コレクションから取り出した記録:
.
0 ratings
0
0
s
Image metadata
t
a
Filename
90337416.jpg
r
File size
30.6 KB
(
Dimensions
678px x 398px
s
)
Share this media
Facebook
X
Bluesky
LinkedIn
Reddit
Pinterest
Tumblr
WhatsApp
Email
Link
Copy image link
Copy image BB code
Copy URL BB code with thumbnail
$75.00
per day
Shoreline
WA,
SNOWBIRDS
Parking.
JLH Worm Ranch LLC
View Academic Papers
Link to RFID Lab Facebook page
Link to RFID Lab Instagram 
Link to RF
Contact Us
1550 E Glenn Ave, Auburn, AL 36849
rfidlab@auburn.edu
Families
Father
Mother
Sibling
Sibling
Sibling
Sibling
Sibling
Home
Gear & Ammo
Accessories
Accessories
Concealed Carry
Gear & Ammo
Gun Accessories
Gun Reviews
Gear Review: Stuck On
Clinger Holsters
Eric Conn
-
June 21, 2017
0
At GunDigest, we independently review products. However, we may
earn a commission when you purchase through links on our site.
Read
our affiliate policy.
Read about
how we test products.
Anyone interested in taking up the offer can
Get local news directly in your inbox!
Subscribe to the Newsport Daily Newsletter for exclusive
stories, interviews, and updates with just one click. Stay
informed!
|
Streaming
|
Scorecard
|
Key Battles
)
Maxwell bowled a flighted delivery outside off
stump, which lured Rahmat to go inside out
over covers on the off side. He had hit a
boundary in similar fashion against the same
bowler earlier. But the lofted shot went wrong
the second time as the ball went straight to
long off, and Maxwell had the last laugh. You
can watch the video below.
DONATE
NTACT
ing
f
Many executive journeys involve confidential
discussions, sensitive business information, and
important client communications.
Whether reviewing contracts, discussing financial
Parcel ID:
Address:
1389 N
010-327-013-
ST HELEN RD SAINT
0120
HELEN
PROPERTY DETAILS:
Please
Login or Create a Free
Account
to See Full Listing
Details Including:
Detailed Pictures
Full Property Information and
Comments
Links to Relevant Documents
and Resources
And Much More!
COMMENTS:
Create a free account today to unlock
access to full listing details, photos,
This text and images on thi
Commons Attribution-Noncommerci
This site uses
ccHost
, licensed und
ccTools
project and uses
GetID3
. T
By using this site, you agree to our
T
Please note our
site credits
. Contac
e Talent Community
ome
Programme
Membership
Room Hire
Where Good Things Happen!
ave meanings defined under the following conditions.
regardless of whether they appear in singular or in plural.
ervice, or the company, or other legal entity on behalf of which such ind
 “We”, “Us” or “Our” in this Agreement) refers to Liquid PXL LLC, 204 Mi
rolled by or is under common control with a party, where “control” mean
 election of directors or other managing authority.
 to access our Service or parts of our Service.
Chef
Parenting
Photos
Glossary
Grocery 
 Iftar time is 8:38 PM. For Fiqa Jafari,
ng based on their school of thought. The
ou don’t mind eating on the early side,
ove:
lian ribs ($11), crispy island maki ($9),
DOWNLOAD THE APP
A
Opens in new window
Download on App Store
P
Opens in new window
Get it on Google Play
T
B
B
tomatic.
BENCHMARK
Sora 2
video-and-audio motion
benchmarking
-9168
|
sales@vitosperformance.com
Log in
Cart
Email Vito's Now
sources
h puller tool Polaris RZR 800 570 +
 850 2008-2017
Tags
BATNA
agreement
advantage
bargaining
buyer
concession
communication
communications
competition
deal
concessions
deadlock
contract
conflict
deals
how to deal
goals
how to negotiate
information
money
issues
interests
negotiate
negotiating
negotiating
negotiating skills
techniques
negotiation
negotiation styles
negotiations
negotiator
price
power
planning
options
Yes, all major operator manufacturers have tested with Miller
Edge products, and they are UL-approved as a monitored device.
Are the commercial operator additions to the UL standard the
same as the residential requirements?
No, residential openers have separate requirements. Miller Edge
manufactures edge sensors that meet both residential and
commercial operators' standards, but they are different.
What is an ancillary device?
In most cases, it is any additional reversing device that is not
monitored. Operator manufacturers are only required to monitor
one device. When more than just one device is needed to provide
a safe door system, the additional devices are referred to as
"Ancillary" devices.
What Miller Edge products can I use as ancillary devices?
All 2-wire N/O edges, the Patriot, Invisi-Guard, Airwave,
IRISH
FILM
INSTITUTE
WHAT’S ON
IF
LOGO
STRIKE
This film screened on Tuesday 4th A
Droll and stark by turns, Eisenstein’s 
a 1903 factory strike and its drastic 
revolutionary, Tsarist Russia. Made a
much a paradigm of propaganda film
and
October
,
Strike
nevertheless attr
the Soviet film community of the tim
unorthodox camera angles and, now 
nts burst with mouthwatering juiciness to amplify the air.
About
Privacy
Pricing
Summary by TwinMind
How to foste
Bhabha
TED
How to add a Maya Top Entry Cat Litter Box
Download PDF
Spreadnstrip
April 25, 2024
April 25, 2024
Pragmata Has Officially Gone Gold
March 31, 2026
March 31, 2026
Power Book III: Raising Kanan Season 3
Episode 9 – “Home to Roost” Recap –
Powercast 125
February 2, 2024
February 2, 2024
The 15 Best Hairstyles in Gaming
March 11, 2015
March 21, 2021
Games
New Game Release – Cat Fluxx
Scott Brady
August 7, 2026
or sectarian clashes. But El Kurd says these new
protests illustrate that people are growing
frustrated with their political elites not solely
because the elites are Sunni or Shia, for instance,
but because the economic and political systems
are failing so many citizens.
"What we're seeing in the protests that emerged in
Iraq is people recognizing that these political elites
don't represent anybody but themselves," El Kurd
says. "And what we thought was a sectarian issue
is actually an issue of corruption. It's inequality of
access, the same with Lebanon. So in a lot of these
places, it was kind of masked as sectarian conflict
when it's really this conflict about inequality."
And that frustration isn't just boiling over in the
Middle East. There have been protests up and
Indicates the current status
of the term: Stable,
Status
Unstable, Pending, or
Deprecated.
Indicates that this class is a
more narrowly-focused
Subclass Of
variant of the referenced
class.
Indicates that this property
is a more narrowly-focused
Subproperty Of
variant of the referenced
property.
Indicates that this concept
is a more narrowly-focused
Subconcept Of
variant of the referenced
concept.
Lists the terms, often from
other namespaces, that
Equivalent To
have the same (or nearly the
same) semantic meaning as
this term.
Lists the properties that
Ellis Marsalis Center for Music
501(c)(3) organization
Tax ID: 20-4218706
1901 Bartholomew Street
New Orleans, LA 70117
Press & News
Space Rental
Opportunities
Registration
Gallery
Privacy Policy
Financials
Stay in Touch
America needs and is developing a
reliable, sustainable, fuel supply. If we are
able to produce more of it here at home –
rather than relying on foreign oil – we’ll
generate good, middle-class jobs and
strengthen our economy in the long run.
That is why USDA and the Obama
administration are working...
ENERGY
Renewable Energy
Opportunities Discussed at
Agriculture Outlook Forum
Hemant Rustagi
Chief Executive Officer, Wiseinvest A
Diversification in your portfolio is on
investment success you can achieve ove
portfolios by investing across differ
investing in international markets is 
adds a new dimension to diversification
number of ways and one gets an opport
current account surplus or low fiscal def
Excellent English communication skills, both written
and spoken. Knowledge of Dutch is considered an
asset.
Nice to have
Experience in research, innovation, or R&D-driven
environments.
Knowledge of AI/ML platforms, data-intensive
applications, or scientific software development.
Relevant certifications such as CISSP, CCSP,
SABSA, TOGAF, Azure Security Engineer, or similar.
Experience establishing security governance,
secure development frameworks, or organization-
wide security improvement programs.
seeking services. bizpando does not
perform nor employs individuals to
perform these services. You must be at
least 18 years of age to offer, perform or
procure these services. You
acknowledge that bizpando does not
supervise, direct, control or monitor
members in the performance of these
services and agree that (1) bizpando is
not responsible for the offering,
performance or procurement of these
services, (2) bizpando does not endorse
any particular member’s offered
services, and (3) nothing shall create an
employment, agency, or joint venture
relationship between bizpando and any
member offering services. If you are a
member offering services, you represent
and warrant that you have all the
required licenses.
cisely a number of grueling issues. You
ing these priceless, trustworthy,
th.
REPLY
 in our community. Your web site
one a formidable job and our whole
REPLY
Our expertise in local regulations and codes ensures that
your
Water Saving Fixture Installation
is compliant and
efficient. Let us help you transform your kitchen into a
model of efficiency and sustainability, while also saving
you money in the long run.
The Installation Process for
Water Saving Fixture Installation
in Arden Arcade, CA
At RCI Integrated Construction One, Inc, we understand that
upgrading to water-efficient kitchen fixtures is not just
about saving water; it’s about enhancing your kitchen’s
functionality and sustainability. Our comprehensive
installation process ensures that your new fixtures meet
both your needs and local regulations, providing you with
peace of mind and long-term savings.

◆ 課題の詳細
記録の冒頭から「Get local news directly in your inbox!」を含む行までを対象に、「Sibling」を「Brother」に差し替えて書き直してください。それ以外の部分は一切変えず、対象範囲の行だけを出力してください。

◆ 記述解答
.
0 ratings
0
0
s
Image metadata
t
a
Filename
90337416.jpg
r
File size
30.6 KB
(
Dimensions
678px x 398px
s
)
Share this media
Facebook
X
Bluesky
LinkedIn
Reddit
Pinterest
Tumblr
WhatsApp
Email
Link
Copy image link
Copy image BB code
Copy URL BB code with thumbnail
$75.00
per day
Shoreline
WA,
SNOWBIRDS
Parking.
JLH Worm Ranch LLC
View Academic Papers
Link to RFID Lab Facebook page
Link to RFID Lab Instagram 
Link to RF
Contact Us
1550 E Glenn Ave, Auburn, AL 36849
rfidlab@auburn.edu
Families
Father
Mother
Brother
Brother
Brother
Brother
Brother
Home
Gear & Ammo
Accessories
Accessories
Concealed Carry
Gear & Ammo
Gun Accessories
Gun Reviews
Gear Review: Stuck On
Clinger Holsters
Eric Conn
-
June 21, 2017
0
At GunDigest, we independently review products. However, we may
earn a commission when you purchase through links on our site.
Read
our affiliate policy.
Read about
how we test products.
Anyone interested in taking up the offer can
Get local news directly in your inbox!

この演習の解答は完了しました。